The Thirty had been installed by Sparta after Athens's defeat in the Peloponnesian War, with a Spartan garrison on the Acropolis to back them up. Their rule was brief and savage. Among those who fled was Thrasybulus, an Athenian general and democrat, who in late 404 BC seized the border fort of Phyle with a small group of exiles and held it against an attack. As word spread, men trickled out of Athens to join him. By the time Thrasybulus marched his thousand-strong force down to Piraeus by night, the Thirty's grip was already loosening. The exiles took the prominent hill of Munychia, the steep crag above the port that gave its name to the harbor below.
The Thirty's army formed up in the marketplace below - the Spartan garrison on the right, the oligarchs' troops on the left, fifty ranks deep against the exiles' ten. They were the better part of five thousand men. The exiles were a thousand. Xenophon records the speech Thrasybulus gave to his men: their enemies on the right were the same Spartans they had routed near Phyle just days before; the men on the left had wrongly driven them from their country.
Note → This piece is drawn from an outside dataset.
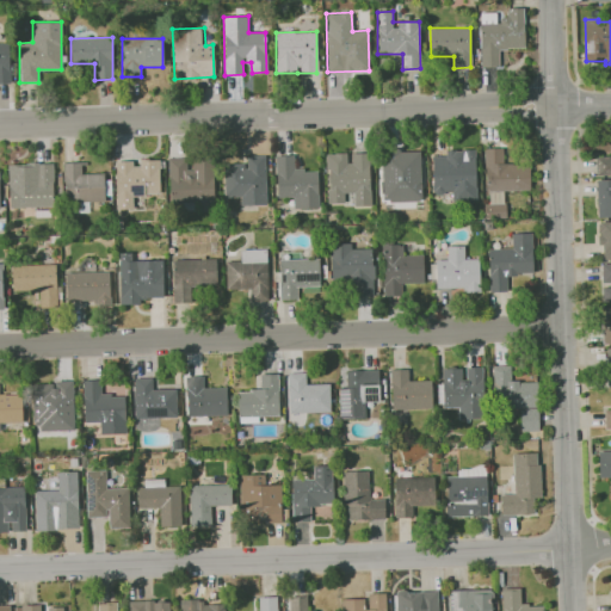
[(0,62),(0,84),(10,84),(8,42),(0,42),(0,62)]
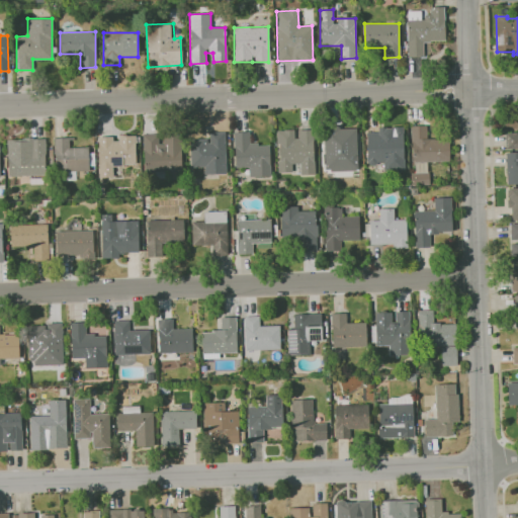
[(426,125),(410,125),(411,162),(448,161),(448,139),(426,139),(426,125)]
He told them to fight not just for themselves but for the right to walk into Athens by the front gate. Then the Thirty's forces began to climb the road. Before they reached the top, the exiles charged downhill at them.
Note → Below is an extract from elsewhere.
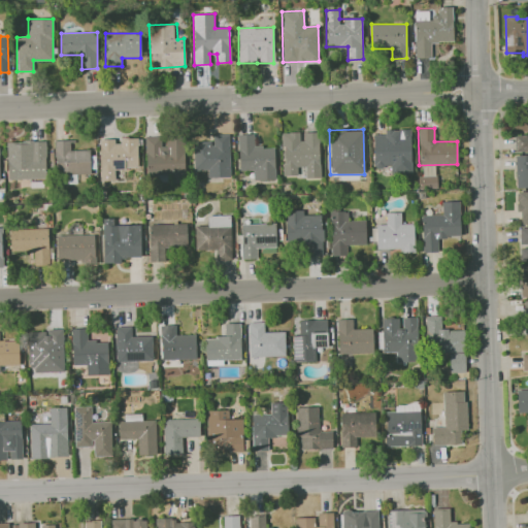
[(411,174),(410,129),(385,129),(385,135),(373,135),(374,167),(391,167),(391,174),(411,174)]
Numbers matter less when the slope is wrong. The downhill momentum and the disorder of the climbing column did the rest. The oligarchic line broke. The exiles drove their enemies down to the level ground, killing perhaps seventy. Among the dead were Critias, the head of the regime, and Charmides, another of the Thirty - a man Plato remembered fondly enough to name a dialogue after him, but who had served a government that murdered citizens. They had grown up in the same families as the men they fought, in some cases the same households. The bodies on the slope were Athenians on both sides.
The next day, in Athens, the Thirty were deposed. They fled to Eleusis, a nearby town they had previously massacred to secure as a refuge. A new oligarchy of ten men was installed, but the city was now divided: the men in Piraeus held the port, and a cycle of small fights went on until Sparta itself stepped in. King Pausanias led a Spartan force to Athens, fought a face-saving engagement at Piraeus, and then negotiated. The settlement he arranged restored Athenian democracy. Athens issued an amnesty - one of the first in recorded history - that forbade prosecution for acts committed during the period of the Thirty, with a few specific exceptions. It did not heal everything. Socrates, who had associations with members of the regime, would be tried and executed within four years. But the city, for a generation, did not return to civil war.
Munychia is now Kastella, the residential hill above Mikrolimano in Piraeus, with whitewashed houses climbing its slopes and a chapel on top. The view from the summit takes in the Saronic Gulf and on a clear day the islands of Aegina and Salamis. The ancient theater of Munychia, where part of the action probably ranged, has been excavated nearby. The exact slope where Critias died cannot be located precisely - the centuries have built apartments over the marketplace, run roads through the line of advance, and turned the harbor below into one of Greece's busiest ports. But the geography is intact: the hill, the sea, the line of sight that made it strategically valuable. It is one of the better places in Athens to think about how a city decides what kind of city it wants to be.
Battle site at the hill of Munychia (modern Kastella) at 37.94N, 23.66E, in Piraeus, the port of Athens. Athens International Airport (LGAV) is roughly 30 km east; the harbor of Piraeus is one of the most recognizable features on the Saronic Gulf coast, with concentric inner harbors visible from cruise. Best viewing 5,000-10,000 ft on a clear day; the hill itself is a low rounded rise just inland from Mikrolimano, with the Acropolis of Athens visible as a flat-topped rock about 7 km to the northeast.